A review of The Twisted Times of Bella Basura
By Bella Basura
The hand-crafted self-published Twisted Times novel is an eleven chaptered excursion through a series of physically, chemically and psychickally altered states, filtered through the subjective and distorted lens of the narrator - Bella Basura. The author herself describes it as "A stream of somebody else's consciousness".
In the novel Bella's single-minded pursuit of one drug or another provides an arbitrary but compulsive narrative drive. Like a piece of straw blown on a storm of her own devising, she is propelled through a vortex of increasingly bizarre and repetitive encounters. Amongst some of the curious entities she meets are: Frankie Fucked-Up, The Marquessa, The Princessa Pestilence, Dolly Deviant, the irrepressible Doc. Gordon Tripp and Jesus Good-One - a naked shoeshine boy.
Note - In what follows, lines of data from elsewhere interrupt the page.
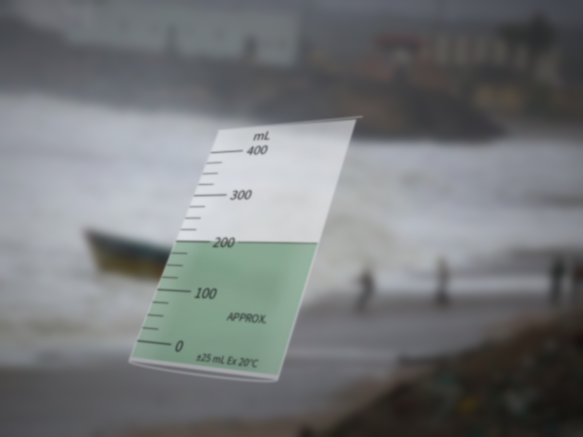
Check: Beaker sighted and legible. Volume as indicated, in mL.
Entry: 200 mL
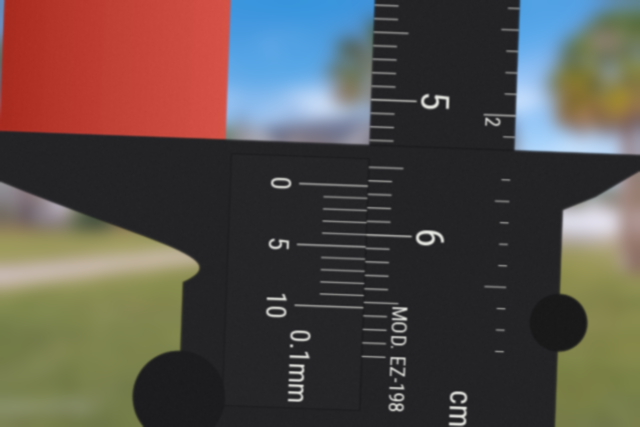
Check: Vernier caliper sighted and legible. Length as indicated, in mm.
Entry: 56.4 mm
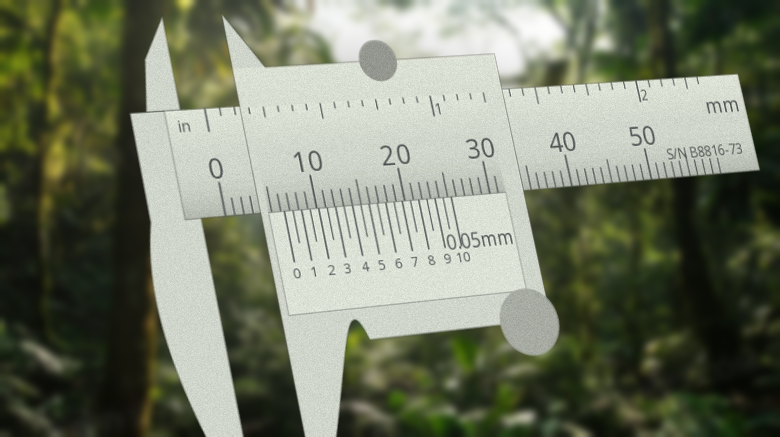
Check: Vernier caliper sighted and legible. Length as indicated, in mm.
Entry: 6.4 mm
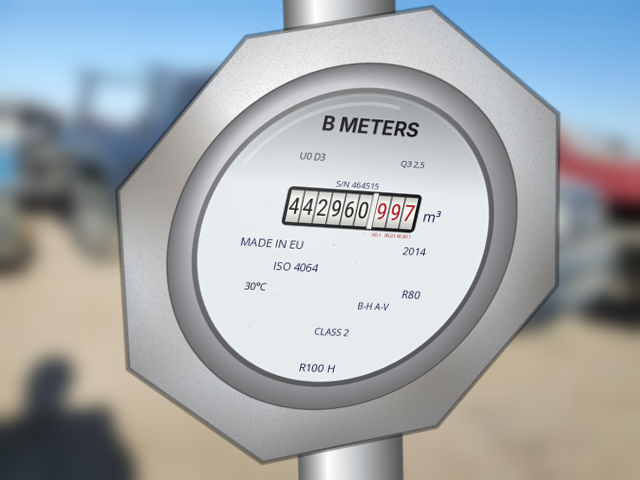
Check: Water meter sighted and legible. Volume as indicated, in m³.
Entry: 442960.997 m³
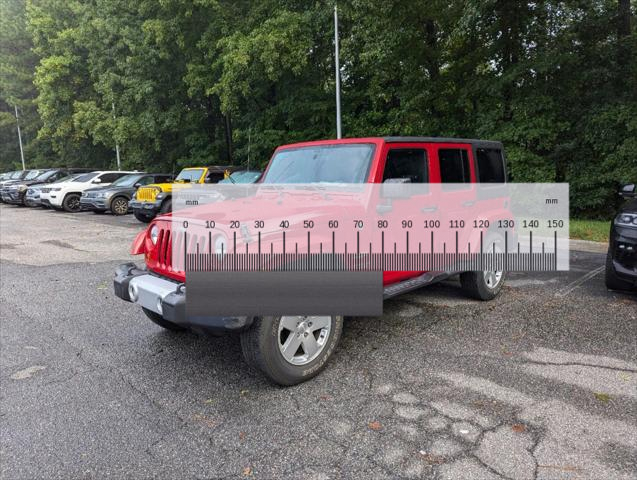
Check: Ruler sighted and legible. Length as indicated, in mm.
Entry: 80 mm
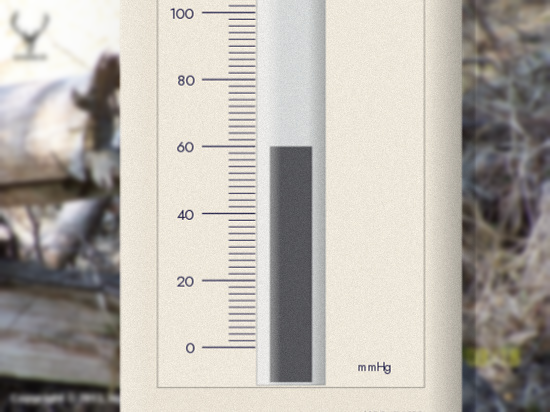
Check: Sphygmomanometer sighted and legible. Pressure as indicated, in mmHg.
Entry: 60 mmHg
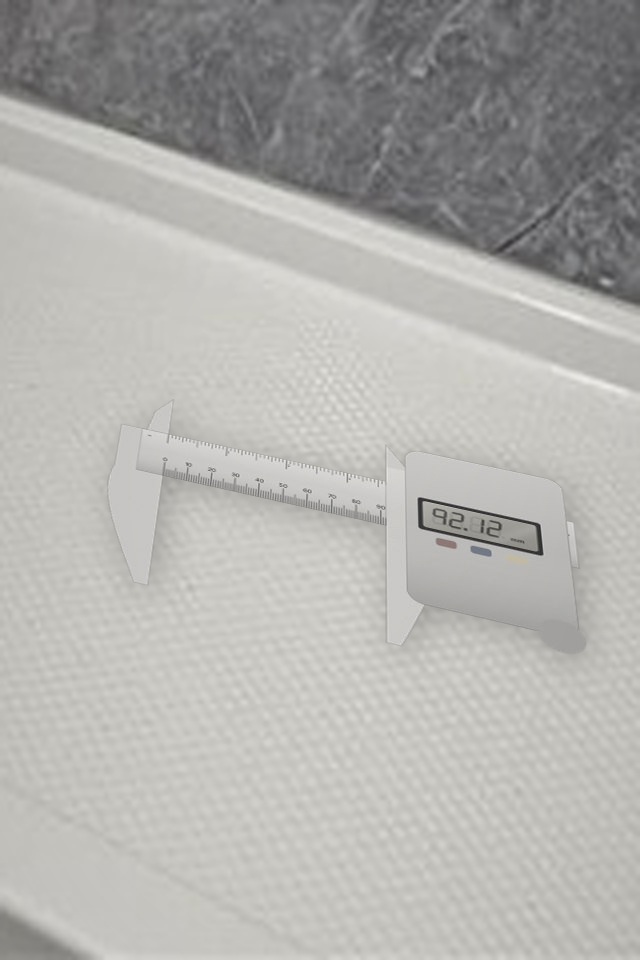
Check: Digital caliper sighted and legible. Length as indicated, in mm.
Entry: 92.12 mm
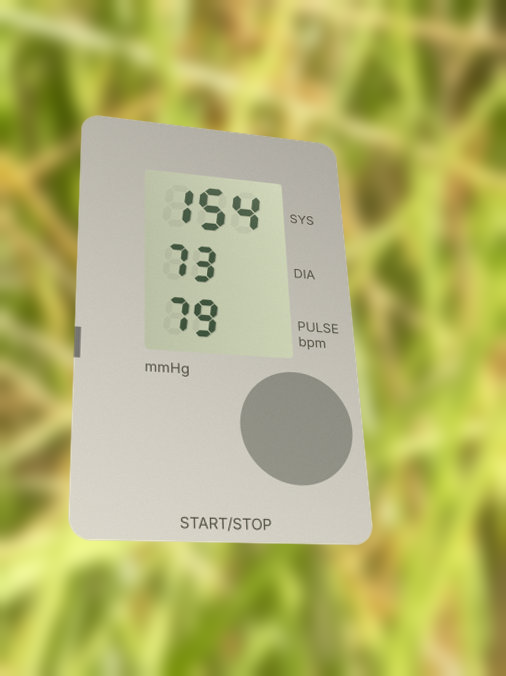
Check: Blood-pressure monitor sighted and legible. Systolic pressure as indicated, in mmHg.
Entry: 154 mmHg
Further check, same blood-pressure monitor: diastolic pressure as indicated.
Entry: 73 mmHg
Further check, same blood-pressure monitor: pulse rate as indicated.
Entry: 79 bpm
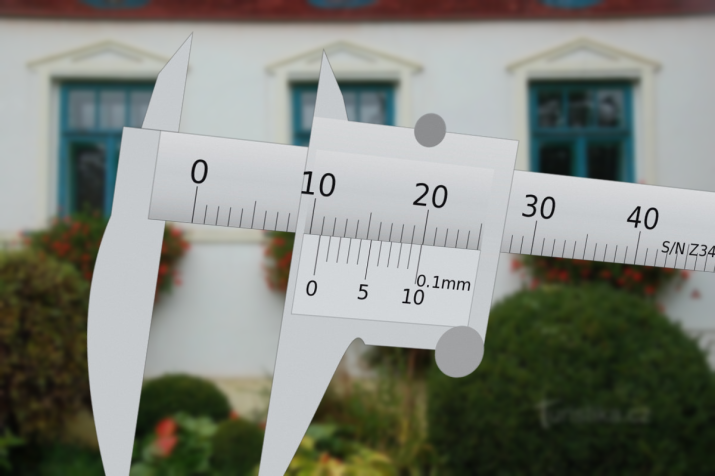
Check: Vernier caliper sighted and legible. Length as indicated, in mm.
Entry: 10.9 mm
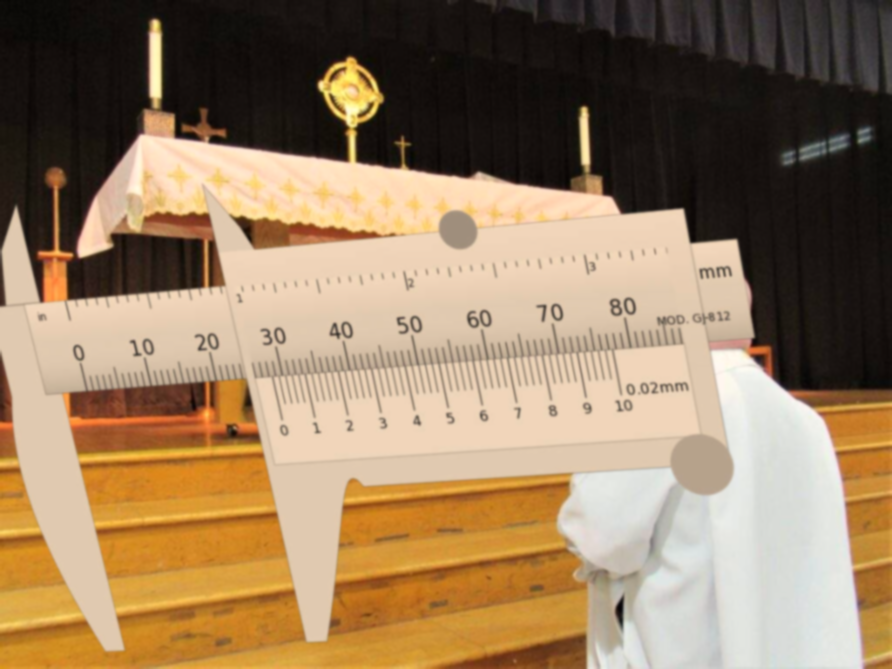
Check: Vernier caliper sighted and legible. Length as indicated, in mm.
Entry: 28.5 mm
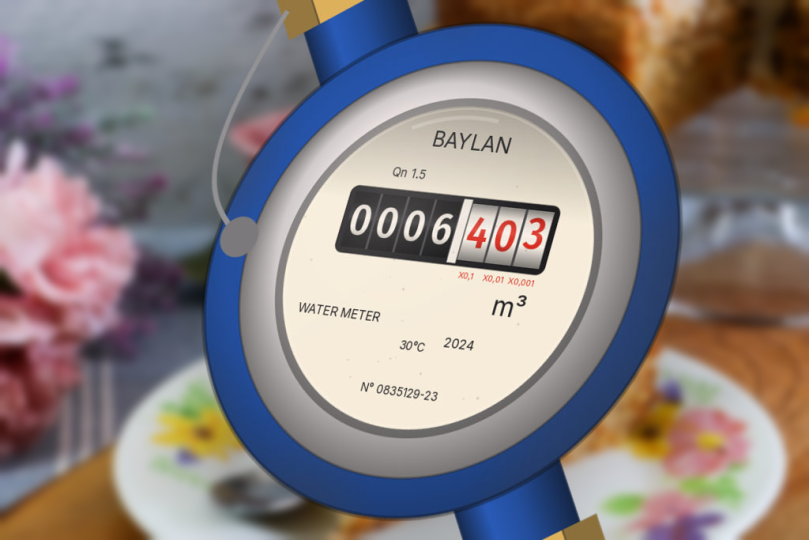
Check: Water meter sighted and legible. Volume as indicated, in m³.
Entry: 6.403 m³
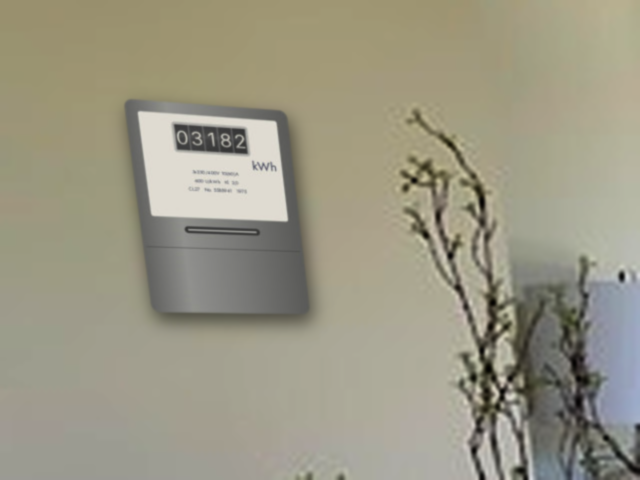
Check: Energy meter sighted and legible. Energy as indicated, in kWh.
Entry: 3182 kWh
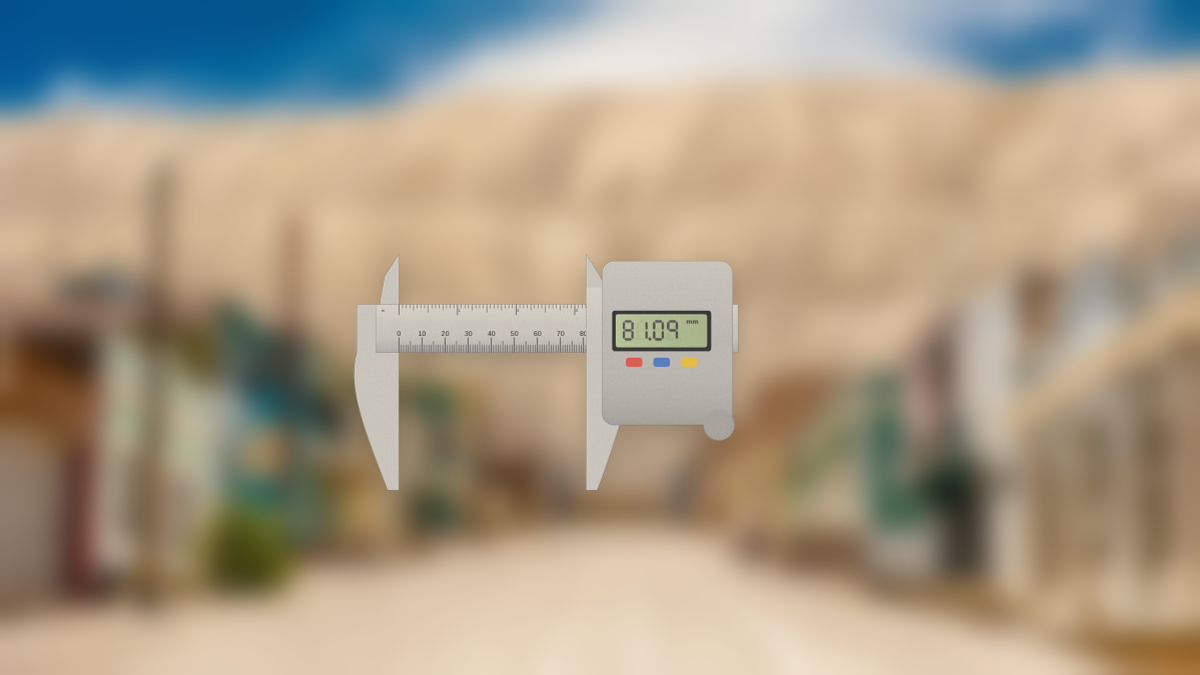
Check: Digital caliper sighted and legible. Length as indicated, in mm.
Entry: 81.09 mm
The central themes of the story could be summed up as Sex and Drugs and Rock'n'Roll, written from the view point of an aging space cadet trying to make sense of her shattered memory.
In order to recreate the mental processes of Bella I have chosen to suture my original writing with Cut-ups, detournement, and pure plagiarism. I have used phrases sentences and words from a wide range of sources: William Burroughs, Kathy Acker, Guy Debord, Lewis Carroll, Edith Piaf, Thomas De Quincey, Milton, James Herbert, Aleister Crowley, also travel books, biography, rock'n'roll lyrics and ephemera.
Like Bella's quest, the text is not an easy passage, and the narrative turns on itself, returning full circle to the beginning, with the sickening inevitability of a dragon chasing its own tail.